Each of the islands is a wine lover’s paradise. North Island offers the famous Blarney Stone, a world-famous Viticulturist piece that inspired the well-known song, “Born to Run.” Each of the other islands offers lush valleys, miles of coastline and a variety of water sports.

The Bay of Islands is home to about 80 or so wineries. They predominantly make reds and whites, but in keeping with the traditional farming style of the area, they are methodical in their picking and cultivation of the finest grapes.

The Culveron Peninsula that’s inland of the main island is where you go to see the earthy red earths and the famous coral reefs. You can also see more of the earthy things that make the South Island so special.

Day 18

Time for a day trip! I had been talking with a tourist who recommended I take a day trip to the town ofgaeatra, which was about an hour outside of Wellington. It’s a very touristy area visiting which included hanging out with the Maori people. I wanted to make sure I got there on time to see the sunset over the ocean instead of having to take the short ferry ride, which would have taken me the entire afternoon. It would have also allowed me to sample the local cuisine.
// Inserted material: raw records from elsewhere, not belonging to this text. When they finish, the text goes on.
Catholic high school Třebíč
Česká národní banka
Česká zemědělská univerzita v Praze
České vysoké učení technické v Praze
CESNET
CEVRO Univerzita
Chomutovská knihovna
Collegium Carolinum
I found a great hotel, the hotels were very similar to hotels in North Island, but better clean and had reasonable prices. I would stay here again. The only problem was the weather. It was mostly sunny, but there was continuous rain. definitely a not recommended location.

Day 19

Got up early and went for a morning walk. I had a few quick pizza slices and then downloaded my photos to my computer and then took a small stroll through Old Wellington. There there was a commemorative wall to commemorate the brave men and women who died in the sanitary Disposal Site during the height of the yellow fever epidemic in 18waif days. There is also a poignant statue of a woman, who lies dying, with her children and dogs in an artist’s studio. The artist incidentally made this entire gallery about 2 weeks ago. There are also loads of other people with their own stories to tell, in particular at the Queen’s School. I can’t recommend enough the National Trust owned house in Greyfriek, it’s simply breathtaking.